# Dissolving 2.2 Troy Ounces Gold in Just 240ml - VIDEO



## kadriver (Sep 26, 2018)

This one is kind of neat. I probably could have used less.

https://youtu.be/IqxZujxgYB4

kadriver


----------



## Shark (Sep 26, 2018)

I hate to that guy but isn't 250 ml plus 110 ml equal 360 ml? The title says 250 ml.

Any way Thanks for another good video.

I should have watched the end before typing,


----------



## Lou (Sep 27, 2018)

Ten ounces a liter is usually a pretty saturated solution, but you can go more.

Heck, you can have 600+ g/L platinum


----------



## autumnwillow (Oct 9, 2018)

It takes a little bit less than 0.3ml of nitric acid and 0.9ml of HCl to dissolve a gram of high purity gold.


----------



## anachronism (Oct 9, 2018)

autumnwillow said:


> It takes a little bit less than 0.3ml of nitric acid and 0.9ml of HCl to dissolve a gram of high purity gold.



True.

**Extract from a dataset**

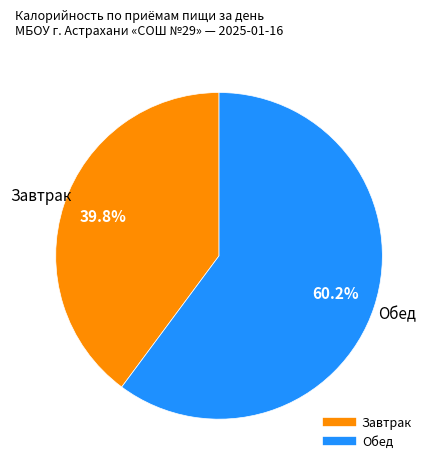

To the nearest percent, what percentage of the pie is Завтрак?

40%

I've not run the exact maths however I've banged on for years on that 1ml of Nitric is not required per gramme of gold.


----------



## snoman701 (Oct 9, 2018)

Since this video was posted I just assumed he generated chlorine gas then bubbled it through his HCl to dissolve sponge. 

Imagine my disappointment after being bored enough to click on the link.


----------